Teacher Relates Art To Other Subjects
WARSAW — Andrea Miller doesn’t take for granted being able to teach art in a public school. In some school corporations, art was removed from the curriculum for budgetary — and other — reasons.
Miller, who teaches art to roughly 850 K through sixth grade students between Washington Elementary in Warsaw and Claypool Elementary, can trace her interest in and love for art back to her childhood days. “I was interested in art and planned on being a teacher, an artist or both,” she said.
She grew up in Gas City, Ind., and graduated from Mississinewa High School in 2000. She then earned an undergraduate degree in art education and metals from Ball State University in 2005 and a graduate degree from the University of Wisconsin in 2011.
Prior to coming to Warsaw Community Schools in 2014, Miller’s resume includes three years of teaching art at NorthWood High School in Nappanee, teaching art in classes at colleges in Pennsylvania and Wisconsin and doing carpentry work for construction companies in Indiana and Pennsylvania.
Early on, she was particularly attracted to three-dimensional artwork to include woodworking, metal working, fiber arts and construction. She is able to do some of that in a studio behind her house including metal work, custom made jewelry projects and designing and building projects more sculptural in nature.
A friend at NorthWood sort of “lured” her to teaching in the Warsaw school system. Miller said she likes the idea of “being just a little bossy and working with people.” She teaches basic skill building to include drawing, painting, ceramics and design.
She said she enjoys being able to take her experience of making things and working with her hands and meshing it with working with people. “I like being able to bring those skill sets together,” she said.

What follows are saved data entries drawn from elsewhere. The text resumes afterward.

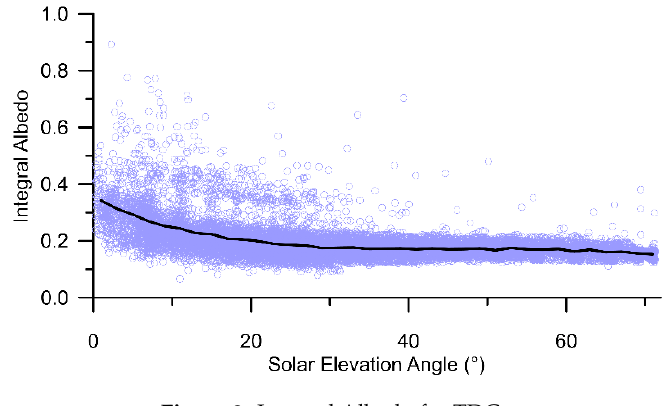
Figure 3. Integral Albedo for TDCs.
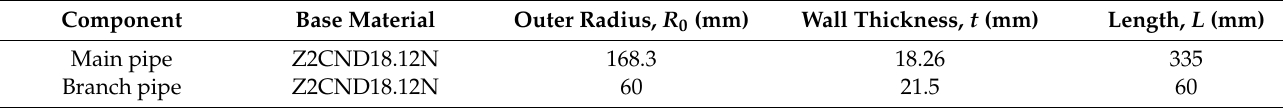
Table 1. Summary of the test component dimensions.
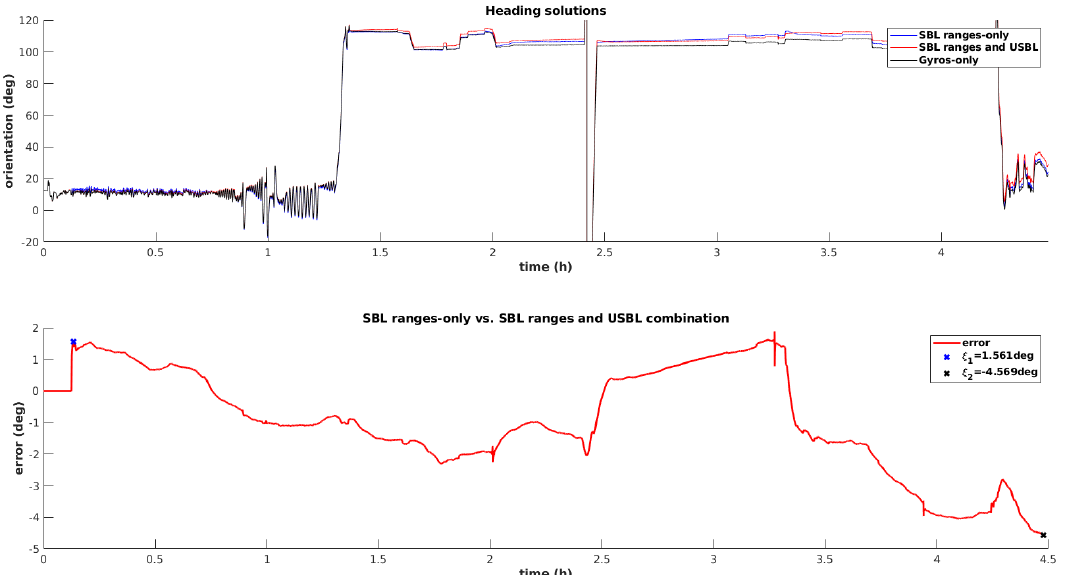
Figure 16. Evaluation of the heading angle estimation using all observation models.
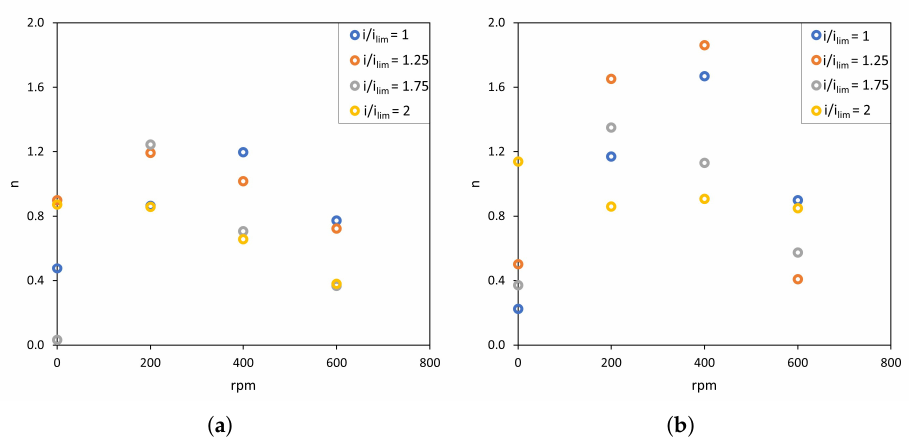
Figure 9. Evolution of the n value at various stirring rates. ( a ) AMV-N, ( b ) HC-A.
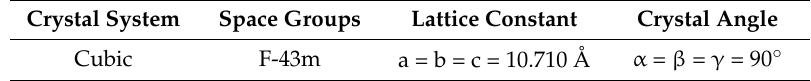
Figure 1. The structure of F-43m bornite in DFT calculation. Table 1. Lattice constants of the bornite structure in DFT calculation (CASTEP module of Materials Studio 6.0 software package, PBE density function, Hubbard + U correction). Crystal System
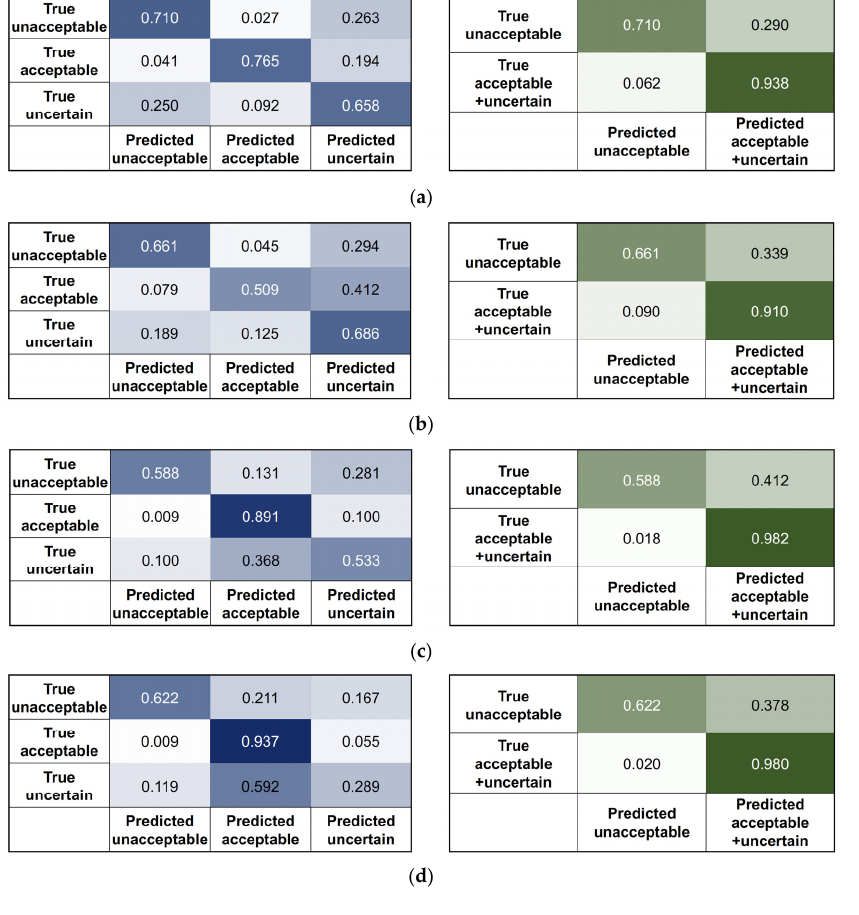
Figure 6. Test results of the one-step approaches on the external data: ( a ) one-step, three-class RF; ( b ) one-step, three-class 2D CNN; ( c ) two-step binary sequential RF approaches; ( d ) two-step binary sequential 2D CNN approaches. The left panels show the 3 × 3 confusion matrices for the original three classes, and the right panels show the 2 × 2 confusion matrices after merging the acceptable and uncertain classes.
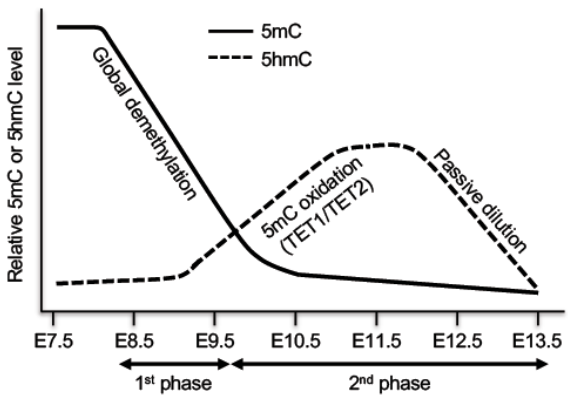
Figure 4. DNA demethylation in primordial germ cells (PGCs). PGCs undergo DNA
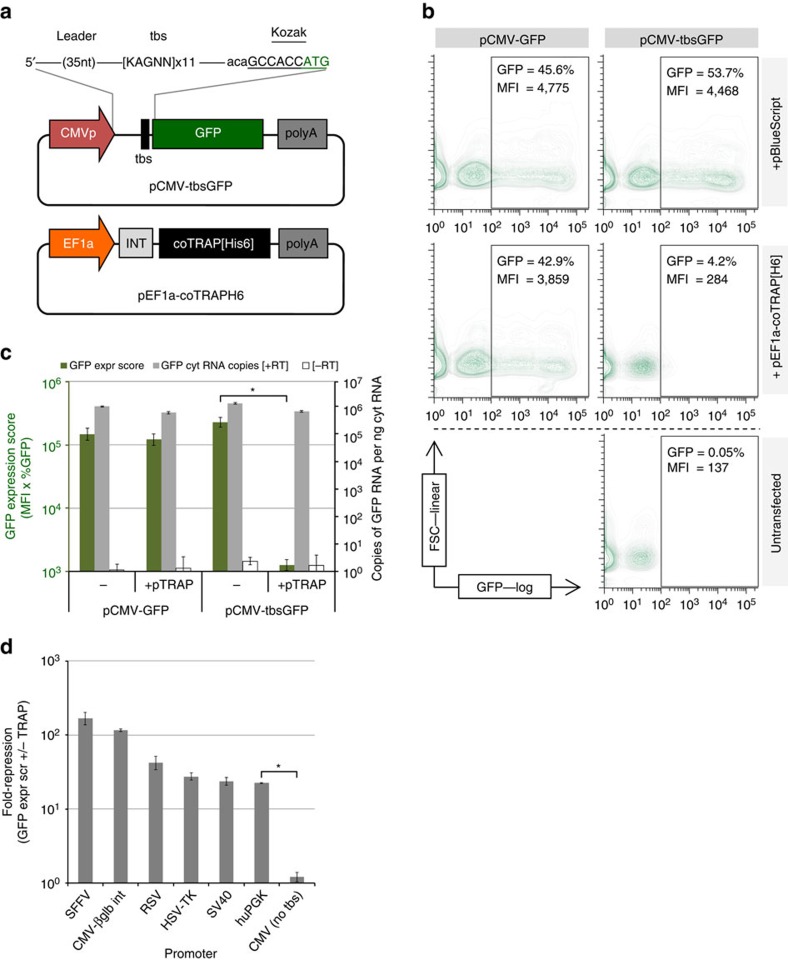
The TRAP-tbs configuration confers a translational block resulting in potent repression of GFP expression in HEK293T cells.(a) The GFP reporter plasmid containing the tbs within the 5′UTR of the transcription unit and the TRAP-expression plasmid used throughout the study. B. subtilis TRAP was codon-optimised for human cell expression and C-terminally Hisx6 tagged. (b) 2-D plots (FSC v FL1/GFP) of HEK293T cells co-transfected with GFP reporter plasmids and TRAP or control plasmids, analysed by flow cytometry (MFI, median fluoresence intensity [arbitrary units]). (c) GFP Expression scores for the co-transfections were generated (percent GFP × MFI; plotted on left y-axis) and qRT-PCR data of cytoplasmic GFP RNA copies detected plotted on the right y-axis; grey bars—RT-positive, white bars—no RT (residual pDNA control). All data are mean average values±s.d. [log10-transformed data] (n=8); *P<1.7 × 10−17 [Welch's t-test]. (d) Fold repression of GFP Expression Scores (difference in ±TRAP) of other promoters tested in the ‘promoter-tbs-GFP' configuration in co-transfected HEK293T cells±pEF1a-coTRAP[H6] (note that total fold repression is related to promoter strength due to a greater differential between ‘on' levels compared to untransfected cells). Data are mean average values±s.d. [log10-transformed data] (n=3); *P<0.001 [Welch's t-test]. (CMVp, cytomegalovirus promoter; EF1a, Elongation factor 1 alpha promoter; INT, synthetic intron; tbs, TRAP-binding sequence; coTRAP[Hisx6], codon-optimized tryptophan RNA-binding attenuation protein with C-terminal Histine tag; polyA, polyadenylation signal; SFFV, spleen focus-forming virus promoter; CMV+betaglb intron; CMV promoter with human beta globin intron; RSV, Rous Sarcoma Virus promoter; HSV-TK, Herpes simplex virus thymidine kinase promoter; SV40, Simian virus 40 promoter; huPGK, human phosphoglycerate kinase 1 promoter). are representative of two independent experiments.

Miller’s creativity led to receiving a Lilly Endowment teaching grant. In June she will embark on a five-week journey to the Southwest with a rebuilt vintage camper. She will visit and camp in national parks and also get to travel on historic Route 66. “I may do some quilting and sketch the landscape,” she noted.
In addition, Miller is working to put an exhibit together for the Women’s Rights National Historic Park in Seneca, N.Y., set to open in 2020. And once each year, she travels to Brooklyn, N.Y., to teach a powder coating workshop.
Knowing art is sometimes not high on the priority list of academic subjects taught in Indiana and elsewhere, Miller said she strives to connect art projects “back to what they are learning in their classes.”
When not teaching art or creating it in her studio, Miller enjoys running, yardwork, traveling, gardening and getting outdoors. She also enjoys spending time with Albert, her wire haired dachshund.